Threshold loaded: 0.2268
Features loaded: 19 features


## Prediction Functions

This section defines reusable prediction functions for the LoanVet credit risk model:

- **`predict_single`**: Takes a single input record as a dictionary, validates and orders features according to the trained model, predicts the probability of default, and applies the classification threshold to return a binary risk label alongside the probability score.

- **`predict_batch`**: Accepts a pandas DataFrame of multiple input records, ensures the correct feature order, computes prediction probabilities for all records, applies the threshold to generate binary labels, and returns the original DataFrame augmented with prediction probabilities and labels.

Encapsulating prediction logic in these functions promotes modularity and enables straightforward integration with batch processing pipelines, API endpoints, or downstream applications.

In [30]:
def predict_single(record: Dict[str, Union[float, int]]) -> Dict[str, Union[int, float]]:
    try:
        # Convert input dict to DataFrame with one row
        df = pd.DataFrame([record])

        # Ensure columns are in correct order and all features present
        df = df[feature_list]

        # Model predicts probability of positive class (1)
        proba = model.predict_proba(df)[:, 1][0]
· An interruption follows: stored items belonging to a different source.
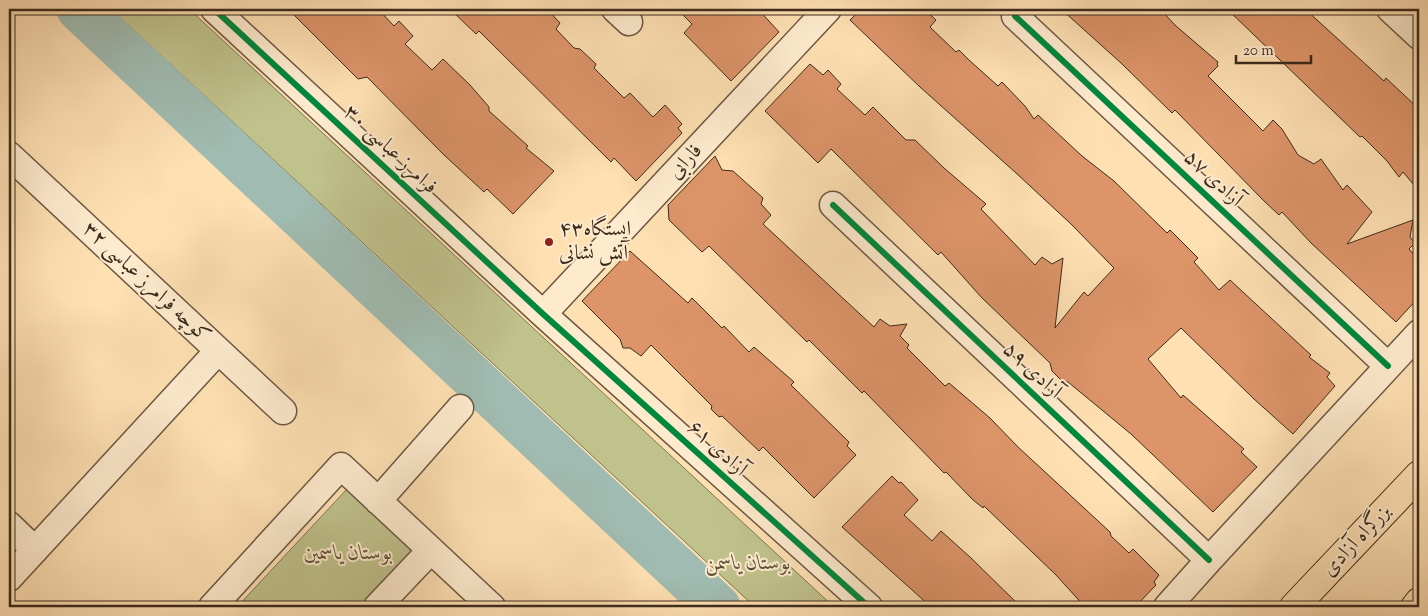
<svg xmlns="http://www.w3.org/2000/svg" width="1428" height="616" viewBox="0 0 1428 616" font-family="'Sorts Mill Goudy',Amiri,serif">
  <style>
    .green { fill: #c0c28c; stroke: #7e7654 }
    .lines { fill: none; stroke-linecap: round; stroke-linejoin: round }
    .river { stroke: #a0bcb2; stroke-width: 45 }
    .building { fill: #dd9469; stroke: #3c2b1d }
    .minor-casing { stroke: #6c5842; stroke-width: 29 }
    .trunk-casing { stroke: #3c2b1d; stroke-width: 30 }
    .minor { stroke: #feebce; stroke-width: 26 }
    .trunk { stroke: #fee0b3; stroke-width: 28 }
    .cycleway-casing { stroke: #feebce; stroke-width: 9 }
    .cycleway { stroke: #00873e; stroke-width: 6 }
    .poi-dot { fill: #8f2418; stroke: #feebce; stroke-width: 2 }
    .labels { text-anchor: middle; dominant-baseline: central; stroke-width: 4; stroke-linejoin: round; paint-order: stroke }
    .street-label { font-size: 21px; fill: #3c2b1d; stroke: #feebce }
    .poi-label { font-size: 21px; fill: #3c2b1d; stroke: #feebce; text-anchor: start }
    .park-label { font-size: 21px; font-style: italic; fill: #5d5139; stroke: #feebce }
  </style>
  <rect width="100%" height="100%" fill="#fee0b3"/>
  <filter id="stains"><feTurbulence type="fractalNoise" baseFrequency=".004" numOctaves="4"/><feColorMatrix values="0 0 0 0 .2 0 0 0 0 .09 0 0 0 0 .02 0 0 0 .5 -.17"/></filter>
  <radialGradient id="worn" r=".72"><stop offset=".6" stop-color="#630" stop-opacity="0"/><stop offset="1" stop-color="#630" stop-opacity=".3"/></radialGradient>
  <!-- green -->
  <path class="green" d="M111 9H189L834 607H755Z
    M347 489 413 550 360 607H237Z"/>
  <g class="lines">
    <!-- river -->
    <path class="river" d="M79 9 718 607"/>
  </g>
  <!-- building -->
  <path class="building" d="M288 9H378L394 26 399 21 413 36 405 44 432 70 443 59 470 85 489 107V111L528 146 526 148 554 171 513 214 487 189 484 192 443 154 367 77 358 79Z
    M450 9H547L560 23 556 29 574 48 580 49 596 64 594 68 624 98 630 93 653 117 665 105 682 124 678 128 682 133 636 181 614 158 611 162 479 31 476 34Z
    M677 9H758L779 32 731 81 684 33 692 24Z
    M861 9H924L936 20 930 27 956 52 959 50 969 60 998 86 1002 82 1025 106 1034 119 1038 115 1082 156 1114 181 1167 233 1170 230 1198 258 1194 262 1219 290 1230 280 1311 355 1309 357 1330 373 1327 377 1335 386 1293 434 1254 399 1181 328 1148 359 1181 398 1183 395 1244 449 1241 452 1257 467 1213 512 1131 434 1068 382H1063L1052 371 1050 363 982 298 941 252 938 255 831 149 818 163 765 111 810 64 823 75 828 70 841 84 837 89 865 115 873 107 906 140H915L944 168 986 204 981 209 1035 265 1042 257 1052 264 1063 258 1055 328 1084 292 1088 296 1114 268 1071 224 1016 173 920 87 850 20Z
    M1061 9H1160L1176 26 1218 62 1217 64 1218 66 1208 76 1263 131 1273 120 1282 129 1298 155 1314 164 1321 159 1343 190 1347 185 1372 212 1347 244 1413 220 1410 237 1415 243 1409 249 1419 260V297L1396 322 1311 243 1282 212 1279 215 1264 201 1175 110 1172 113 1121 63Z
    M1227 9H1305L1384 81 1386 78 1419 109V191L1403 172 1399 177 1387 161 1362 136 1360 137Z
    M715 156 722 170 733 171 763 198 761 204 771 215 763 224 874 327 880 319 890 326 907 324 900 336 909 345 907 348 945 386 949 383 990 418 1018 447 1110 532 1111 536 1129 553 1133 549 1159 575 1154 582 1156 585 1135 607H1085L1056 575 984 506 983 508 972 499 946 472 944 473 864 391 862 393 809 340 807 342 709 246 702 252 669 220 668 205Z
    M630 251 688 303 692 298 722 328 724 326 749 352 754 347 794 382 791 385 849 442 847 446 856 455 814 498 763 447 759 451 722 416 719 417 711 409 712 406 651 345 641 356 630 348H623L620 339 582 301Z
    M892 476 899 483 901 482 918 500 904 515 932 541 941 531 970 557 1021 607H931L842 527Z"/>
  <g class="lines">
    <!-- minor casing -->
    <g class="minor-casing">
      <path id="minor" d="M214 9 543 314 869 607
        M615 9 629 22
        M1390 9 1419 36
        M1015 16 1388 366
        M9 155 283 411
        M833 205 1209 560
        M543 314 828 9
        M378 501 460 408
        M9 525 35 550
        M9 578 218 351
        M212 607 341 466 492 607
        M377 607 431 550
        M1167 607 1209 560 1419 333"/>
    </g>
    <!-- trunk casing -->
    <g class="trunk-casing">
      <path id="trunk" d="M1294 607 1419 475
        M1415 607 1419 602"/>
    </g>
    <!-- minor -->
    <use href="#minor" class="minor"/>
    <!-- trunk -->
    <use href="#trunk" class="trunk"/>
    <!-- cycleway casing -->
    <g class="cycleway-casing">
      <path id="cycleway" d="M214 9 543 314 869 607
        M1015 16 1388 366
        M833 205 1209 560"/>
    </g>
    <!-- cycleway -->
    <use href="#cycleway" class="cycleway"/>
  </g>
  <!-- markers -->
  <circle class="poi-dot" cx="549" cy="242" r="5"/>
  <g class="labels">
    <!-- street labels -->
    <g class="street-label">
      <text transform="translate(390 150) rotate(43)">فرامرز عباسی ۳۰</text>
      <text transform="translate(686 162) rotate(-47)">فارابی</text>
      <text transform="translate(1213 179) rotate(43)">آزادی ۵۷</text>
      <text transform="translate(146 283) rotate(43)">کوچه فرامرز عباسی ۳۲</text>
      <text transform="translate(1032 371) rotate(43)">آزادی ۵۹</text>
      <text transform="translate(717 449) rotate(42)">آزادی ۶۱</text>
      <text transform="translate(1357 541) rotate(-47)">بزرگراه آزادی</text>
    </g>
    <!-- poi labels -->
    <g class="poi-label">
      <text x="559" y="230">ایستگاه۴۳<tspan x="559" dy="24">آتش نشانی</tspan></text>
    </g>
    <!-- park labels -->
    <g class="park-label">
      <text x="348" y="554">بوستان یاسمین</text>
      <text x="748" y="564">بوستان یاسمن</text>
    </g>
  </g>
  <!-- margin -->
  <rect width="1428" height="616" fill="none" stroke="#fee0b3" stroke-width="30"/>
  <rect x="10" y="10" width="1408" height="596" fill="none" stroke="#3c2b1d" stroke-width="2.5"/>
  <rect x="15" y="15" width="1398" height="586" fill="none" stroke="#3c2b1d"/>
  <!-- scale -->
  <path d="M1236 55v8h75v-8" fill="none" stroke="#3c2b1d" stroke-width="2.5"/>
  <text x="1243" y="55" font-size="15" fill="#3c2b1d" stroke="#feebce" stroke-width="4" paint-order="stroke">20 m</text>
  <rect width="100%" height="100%" filter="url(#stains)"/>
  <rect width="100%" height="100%" fill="url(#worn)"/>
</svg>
        # Apply classification threshold
        label = int(proba >= threshold)

        return {"label": label, "probability": proba}

    except Exception as e:
        logging.error(f"Error in single prediction: {e}")
        raise

def predict_batch(df: pd.DataFrame) -> pd.DataFrame:
    try:
        # Ensure columns are in correct order and all features present
        df = df[feature_list]

        # Predict probabilities for positive class
        proba = model.predict_proba(df)[:, 1]

        # Apply threshold
        labels = (proba >= threshold).astype(int)

        # Append results
        df_result = df.copy()
        df_result["probability"] = proba
        df_result["label"] = labels

        return df_result

    except Exception as e:
        logging.error(f"Error in batch prediction: {e}")
        raise

## Deployment Architecture

LoanVet is deployed with a clean modular structure:

- `src/api/app.py`: FastAPI app exposing a `/predict` endpoint
- `src/api/utils.py`: Reusable prediction logic (e.g., `predict_single`, `predict_batch`)
- `src/streamlit_app.py`: Streamlit frontend for business users to interactively predict credit risk
- `models/final/`: Trained XGBoost model and feature metadata

This ensures separation of concerns between backend inference and frontend interaction.